Each day there is a new verse to letter in some way.  I gave myself some rules because I knew I would quickly judge my efforts as not good enough and the perfectionist in me would ruin all the fun.  My rule is that I get just one try – no starting over, and I have just 5 minutes to do it.  My goal is for it to be a brief creative warm-up of sorts.


I have always enjoyed writing and as a girl spent many hours practicing my handwriting, so it’s no surprise that this exercise attracts me.  I hope, after 30 days, to be a little more confident, a little better at spacing and composition, a little less shaky, and a little better in general.


Of course, the best part is the time I spend pondering the verse as I write it.  I find myself thinking about its application in my life today, about my Savior Jesus Christ, and gratitude always follows.  After all, how can you read words like “God is our refuge and strength, a very present help in trouble,” or “thy comforts delight my soul” without feeling more confident in Him?


So many of these verses are also a call to action:  love in deed and in truth, pray without ceasing, let us not be weary in well doing!  With all that is going on in our world I find these messages particularly compelling.  Pray and serve and never quit – doesn’t that sound like a great way to live?

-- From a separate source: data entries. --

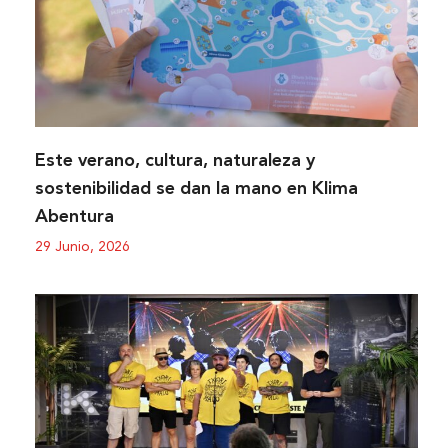
Este verano, cultura, naturaleza y
sostenibilidad se dan la mano en Klima
Abentura
29 Junio, 2026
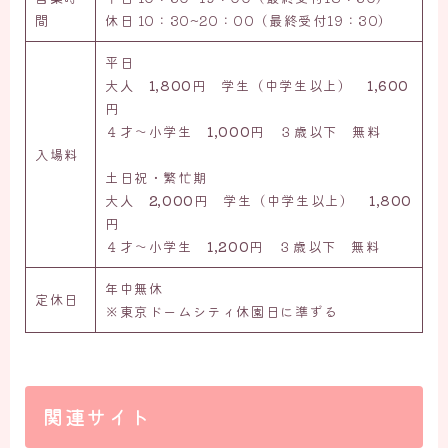
間
休日 10：30~20：00（最終受付19：30）
平日
大人
1,800
円 学生（中学生以上）
1,600
円
４才〜小学生
1,000
円 ３歳以下 無料
入場料
土日祝・繁忙期
大人
2,000
円 学生（中学生以上）
1,800
円
４才〜小学生
1,200
円 ３歳以下 無料
年中無休
定休日
※東京ドームシティ休園日に準ずる
関連サイト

I broke my rule on the “pray without ceasing” one because I decided to learn to draw a wreath – something I’ve never tried before.  So of course I got out a scratch paper and fiddled with it and made mistakes and then got interrupted and all of a sudden I was 4 days behind!  I came back to the challenge, took a deep breath and just did my best.  So many mistakes, but I like it.


I mentioned life has been overly full lately.  I am grateful for all we have going on but I do sometimes wonder and fear when I look too far down the road – so much needs doing!  I loved being reminded that my part is to not be weary from all of it, but to joyfully do my best and trust that it will all work out.

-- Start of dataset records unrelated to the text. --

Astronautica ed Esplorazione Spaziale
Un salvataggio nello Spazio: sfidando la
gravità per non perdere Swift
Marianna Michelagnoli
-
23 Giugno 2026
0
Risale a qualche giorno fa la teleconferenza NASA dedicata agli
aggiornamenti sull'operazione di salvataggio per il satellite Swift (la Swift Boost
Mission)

Bible lettering has reminded me that much of the overload is a result of that more abundant life that Jesus promised.  I marvel at the blessings being poured out on us and while I sometimes shake at the responsibility they bring, my heart runs towards them, thrilled to be living a life with the meaning and direction Jesus Christ offers.


I am currently behind again on this project, but hope to catch up.  I’m posting them on my personal Instagram account, @jenniferSharrison, if you want to follow along.  Better yet, grab a pencil or pen and join in yourself!  I might do a second round of bible lettering, using my personal favorites.  This could become a really fun habit!

A beginning

Nothing feels more like a beginning than a clean stack of paper and a freshly sharpened pencil.


I love the fresh start afforded by the beginning of a new school year.  It brings a craziness (and needs a budget) all its own, makes everyone tired, and lengthens all the to-do lists considerably – but it’s so good to start again!  August felt like a big month for our family:  we sent our oldest daughter off to college, another daughter turned 13, we celebrated our wedding anniversary, our youngest turned 8, we got our first taste of watching our daughter play college soccer, our high school athletes survived tryouts and made their teams, school started, homework has begun, and sports schedules now reign.  Life is good.

My #1 focus right now is routines – creating systems that will support our family throughout the school year, and meet needs without thinking about it once they’re habits.  Every year this process is a little bit different as our children grow, change, and move from one school to another.  I am doing the same with my personal time – developing more efficient systems to assist me in reaching my goals and supporting my family.  It’s exciting and challenging, a time for questions and careful listening, and LOTS of revising.


Much as I love that clean stack of paper, a real beginning requires putting the pencil to work, knowing mistakes will come and bring true learning with them.  I’ve never had a good relationship with mistakes; I’ve used them to sling criticism at myself and let them drag me down.  I’m trying to change that, to quit fearing failure and welcome opportunity no matter the learning curve, and to make peace with the past.   I have a great deal to learn, and I’m excited to be working.